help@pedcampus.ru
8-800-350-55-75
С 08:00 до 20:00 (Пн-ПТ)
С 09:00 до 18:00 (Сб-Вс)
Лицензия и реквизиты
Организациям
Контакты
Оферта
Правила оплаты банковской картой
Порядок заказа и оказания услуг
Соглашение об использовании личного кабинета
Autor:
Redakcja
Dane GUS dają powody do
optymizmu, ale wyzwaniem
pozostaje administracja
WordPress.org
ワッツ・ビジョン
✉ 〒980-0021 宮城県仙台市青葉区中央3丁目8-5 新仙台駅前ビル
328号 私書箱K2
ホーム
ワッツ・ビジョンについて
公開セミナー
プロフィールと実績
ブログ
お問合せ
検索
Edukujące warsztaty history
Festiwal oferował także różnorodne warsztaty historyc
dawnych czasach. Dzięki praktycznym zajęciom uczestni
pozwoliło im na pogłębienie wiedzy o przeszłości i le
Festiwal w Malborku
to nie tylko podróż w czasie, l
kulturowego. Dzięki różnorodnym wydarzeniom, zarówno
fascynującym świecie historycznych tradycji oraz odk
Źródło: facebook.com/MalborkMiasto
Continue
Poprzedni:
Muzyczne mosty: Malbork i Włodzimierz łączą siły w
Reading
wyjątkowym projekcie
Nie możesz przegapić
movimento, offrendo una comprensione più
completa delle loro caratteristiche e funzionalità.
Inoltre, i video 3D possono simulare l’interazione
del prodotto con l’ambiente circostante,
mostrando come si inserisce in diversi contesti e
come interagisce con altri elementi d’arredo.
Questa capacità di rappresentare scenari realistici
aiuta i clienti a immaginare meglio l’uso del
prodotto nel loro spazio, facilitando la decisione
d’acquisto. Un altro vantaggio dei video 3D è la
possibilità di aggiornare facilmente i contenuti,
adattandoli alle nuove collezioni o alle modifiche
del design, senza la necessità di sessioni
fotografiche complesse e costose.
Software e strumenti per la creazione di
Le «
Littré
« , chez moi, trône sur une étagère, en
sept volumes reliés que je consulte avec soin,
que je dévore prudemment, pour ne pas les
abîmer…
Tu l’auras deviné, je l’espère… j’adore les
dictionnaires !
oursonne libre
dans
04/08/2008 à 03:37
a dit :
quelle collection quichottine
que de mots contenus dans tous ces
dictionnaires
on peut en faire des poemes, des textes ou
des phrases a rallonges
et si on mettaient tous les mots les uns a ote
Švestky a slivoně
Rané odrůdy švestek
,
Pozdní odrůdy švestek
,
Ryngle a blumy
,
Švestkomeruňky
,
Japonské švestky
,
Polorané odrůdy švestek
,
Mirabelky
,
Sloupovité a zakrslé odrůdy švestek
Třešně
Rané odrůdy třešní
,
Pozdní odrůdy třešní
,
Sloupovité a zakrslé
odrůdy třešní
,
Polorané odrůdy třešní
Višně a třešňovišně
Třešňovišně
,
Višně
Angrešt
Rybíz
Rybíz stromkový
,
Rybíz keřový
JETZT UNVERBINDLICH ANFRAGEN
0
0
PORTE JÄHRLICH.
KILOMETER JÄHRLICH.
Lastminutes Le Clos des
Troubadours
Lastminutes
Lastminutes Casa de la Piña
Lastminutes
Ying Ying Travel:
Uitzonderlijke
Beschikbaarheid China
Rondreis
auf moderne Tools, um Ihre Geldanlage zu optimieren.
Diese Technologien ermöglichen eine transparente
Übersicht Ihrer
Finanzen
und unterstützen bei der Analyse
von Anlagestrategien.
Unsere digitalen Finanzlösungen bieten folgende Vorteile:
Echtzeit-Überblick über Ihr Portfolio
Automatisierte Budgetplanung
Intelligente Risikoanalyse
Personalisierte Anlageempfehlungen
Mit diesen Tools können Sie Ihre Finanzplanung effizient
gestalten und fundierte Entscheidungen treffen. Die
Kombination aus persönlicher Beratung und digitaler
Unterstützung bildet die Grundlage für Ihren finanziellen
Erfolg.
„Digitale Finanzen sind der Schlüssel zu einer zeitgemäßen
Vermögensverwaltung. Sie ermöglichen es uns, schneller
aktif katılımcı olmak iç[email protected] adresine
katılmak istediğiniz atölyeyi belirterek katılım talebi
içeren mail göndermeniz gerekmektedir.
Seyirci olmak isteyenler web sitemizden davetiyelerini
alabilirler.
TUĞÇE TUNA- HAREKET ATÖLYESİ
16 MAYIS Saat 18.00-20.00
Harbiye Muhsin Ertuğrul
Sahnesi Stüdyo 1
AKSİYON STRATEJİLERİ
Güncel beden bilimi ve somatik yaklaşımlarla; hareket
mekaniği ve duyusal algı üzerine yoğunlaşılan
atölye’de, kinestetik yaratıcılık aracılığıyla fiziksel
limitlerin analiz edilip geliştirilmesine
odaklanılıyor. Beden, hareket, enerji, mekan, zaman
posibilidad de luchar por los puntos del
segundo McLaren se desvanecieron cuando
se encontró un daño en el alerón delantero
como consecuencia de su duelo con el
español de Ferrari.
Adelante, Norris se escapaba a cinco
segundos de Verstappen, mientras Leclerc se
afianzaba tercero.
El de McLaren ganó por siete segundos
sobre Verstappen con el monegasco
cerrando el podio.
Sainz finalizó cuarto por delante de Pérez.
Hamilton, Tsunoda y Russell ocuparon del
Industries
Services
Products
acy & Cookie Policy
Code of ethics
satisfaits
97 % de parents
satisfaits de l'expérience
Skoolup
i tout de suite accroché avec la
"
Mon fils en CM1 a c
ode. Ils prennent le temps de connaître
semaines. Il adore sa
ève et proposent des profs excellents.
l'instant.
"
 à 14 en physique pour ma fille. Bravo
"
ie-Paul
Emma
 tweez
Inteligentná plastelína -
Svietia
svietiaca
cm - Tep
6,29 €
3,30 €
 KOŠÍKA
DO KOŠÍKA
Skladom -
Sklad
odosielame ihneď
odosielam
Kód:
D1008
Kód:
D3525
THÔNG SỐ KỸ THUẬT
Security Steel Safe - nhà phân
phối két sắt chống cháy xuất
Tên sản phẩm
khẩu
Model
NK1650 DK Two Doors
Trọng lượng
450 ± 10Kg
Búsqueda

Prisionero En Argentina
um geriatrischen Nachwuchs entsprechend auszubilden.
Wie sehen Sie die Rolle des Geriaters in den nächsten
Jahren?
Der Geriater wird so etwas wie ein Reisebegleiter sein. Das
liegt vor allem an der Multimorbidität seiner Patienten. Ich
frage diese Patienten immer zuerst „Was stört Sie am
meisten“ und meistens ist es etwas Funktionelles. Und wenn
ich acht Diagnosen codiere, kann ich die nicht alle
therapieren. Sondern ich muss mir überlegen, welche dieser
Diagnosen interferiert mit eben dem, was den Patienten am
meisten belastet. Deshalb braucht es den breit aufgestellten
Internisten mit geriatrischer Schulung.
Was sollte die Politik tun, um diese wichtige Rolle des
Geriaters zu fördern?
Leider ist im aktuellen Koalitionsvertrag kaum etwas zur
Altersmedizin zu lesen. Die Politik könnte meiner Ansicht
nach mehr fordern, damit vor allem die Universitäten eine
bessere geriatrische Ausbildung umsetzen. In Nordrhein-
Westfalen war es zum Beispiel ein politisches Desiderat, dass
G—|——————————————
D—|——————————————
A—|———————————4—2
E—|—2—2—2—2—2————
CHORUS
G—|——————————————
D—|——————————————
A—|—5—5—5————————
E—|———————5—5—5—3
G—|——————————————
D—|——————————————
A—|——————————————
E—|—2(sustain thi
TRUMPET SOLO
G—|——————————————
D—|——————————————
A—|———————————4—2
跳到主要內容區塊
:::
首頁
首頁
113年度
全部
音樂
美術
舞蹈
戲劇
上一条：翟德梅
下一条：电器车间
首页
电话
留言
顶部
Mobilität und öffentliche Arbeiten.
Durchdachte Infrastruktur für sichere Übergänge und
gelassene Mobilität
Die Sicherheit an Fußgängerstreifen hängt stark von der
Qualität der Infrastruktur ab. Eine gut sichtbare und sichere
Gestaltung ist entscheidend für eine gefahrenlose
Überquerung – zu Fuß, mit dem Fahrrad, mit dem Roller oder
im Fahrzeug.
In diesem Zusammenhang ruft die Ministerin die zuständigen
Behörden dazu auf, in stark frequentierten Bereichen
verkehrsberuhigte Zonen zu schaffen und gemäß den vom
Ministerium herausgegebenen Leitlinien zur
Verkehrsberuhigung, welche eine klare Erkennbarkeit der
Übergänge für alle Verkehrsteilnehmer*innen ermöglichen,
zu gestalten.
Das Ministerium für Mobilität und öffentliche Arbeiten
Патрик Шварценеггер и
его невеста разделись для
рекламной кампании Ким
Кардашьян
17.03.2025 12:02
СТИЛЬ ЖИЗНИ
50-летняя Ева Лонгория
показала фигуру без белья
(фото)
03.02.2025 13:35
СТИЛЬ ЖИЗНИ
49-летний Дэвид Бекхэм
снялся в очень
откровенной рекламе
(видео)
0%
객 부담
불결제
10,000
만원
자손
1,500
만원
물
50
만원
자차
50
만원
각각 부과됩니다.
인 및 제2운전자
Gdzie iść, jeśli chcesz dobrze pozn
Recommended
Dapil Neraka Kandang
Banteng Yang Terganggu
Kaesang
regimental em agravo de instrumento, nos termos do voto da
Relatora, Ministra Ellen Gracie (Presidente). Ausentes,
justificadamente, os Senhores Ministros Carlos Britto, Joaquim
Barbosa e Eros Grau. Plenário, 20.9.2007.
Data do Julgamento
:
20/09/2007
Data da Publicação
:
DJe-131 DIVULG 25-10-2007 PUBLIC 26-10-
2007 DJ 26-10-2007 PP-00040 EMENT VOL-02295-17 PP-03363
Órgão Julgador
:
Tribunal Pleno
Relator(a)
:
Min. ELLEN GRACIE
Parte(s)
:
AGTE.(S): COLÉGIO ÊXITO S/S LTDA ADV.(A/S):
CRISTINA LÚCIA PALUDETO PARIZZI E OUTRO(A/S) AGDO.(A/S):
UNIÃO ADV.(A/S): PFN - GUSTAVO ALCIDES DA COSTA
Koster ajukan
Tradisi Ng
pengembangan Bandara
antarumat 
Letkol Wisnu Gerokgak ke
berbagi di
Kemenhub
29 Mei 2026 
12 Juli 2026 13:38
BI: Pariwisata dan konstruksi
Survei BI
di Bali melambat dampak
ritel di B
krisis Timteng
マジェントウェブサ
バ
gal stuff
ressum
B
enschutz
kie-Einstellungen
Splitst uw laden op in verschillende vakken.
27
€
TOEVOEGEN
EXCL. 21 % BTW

= INSTRUCTIONS FOR THE TASK =
In the listing above, find the line containing "Das Ministerium für" and the line containing "BI: Pariwisata dan konstruksi", then repeat those two lines and everything between them exactly.

= ANSWER =
Das Ministerium für Mobilität und öffentliche Arbeiten
Патрик Шварценеггер и
его невеста разделись для
рекламной кампании Ким
Кардашьян
17.03.2025 12:02
СТИЛЬ ЖИЗНИ
50-летняя Ева Лонгория
показала фигуру без белья
(фото)
03.02.2025 13:35
СТИЛЬ ЖИЗНИ
49-летний Дэвид Бекхэм
снялся в очень
откровенной рекламе
(видео)
0%
객 부담
불결제
10,000
만원
자손
1,500
만원
물
50
만원
자차
50
만원
각각 부과됩니다.
인 및 제2운전자
Gdzie iść, jeśli chcesz dobrze pozn
Recommended
Dapil Neraka Kandang
Banteng Yang Terganggu
Kaesang
regimental em agravo de instrumento, nos termos do voto da
Relatora, Ministra Ellen Gracie (Presidente). Ausentes,
justificadamente, os Senhores Ministros Carlos Britto, Joaquim
Barbosa e Eros Grau. Plenário, 20.9.2007.
Data do Julgamento
:
20/09/2007
Data da Publicação
:
DJe-131 DIVULG 25-10-2007 PUBLIC 26-10-
2007 DJ 26-10-2007 PP-00040 EMENT VOL-02295-17 PP-03363
Órgão Julgador
:
Tribunal Pleno
Relator(a)
:
Min. ELLEN GRACIE
Parte(s)
:
AGTE.(S): COLÉGIO ÊXITO S/S LTDA ADV.(A/S):
CRISTINA LÚCIA PALUDETO PARIZZI E OUTRO(A/S) AGDO.(A/S):
UNIÃO ADV.(A/S): PFN - GUSTAVO ALCIDES DA COSTA
Koster ajukan
Tradisi Ng
pengembangan Bandara
antarumat 
Letkol Wisnu Gerokgak ke
berbagi di
Kemenhub
29 Mei 2026 
12 Juli 2026 13:38
BI: Pariwisata dan konstruksi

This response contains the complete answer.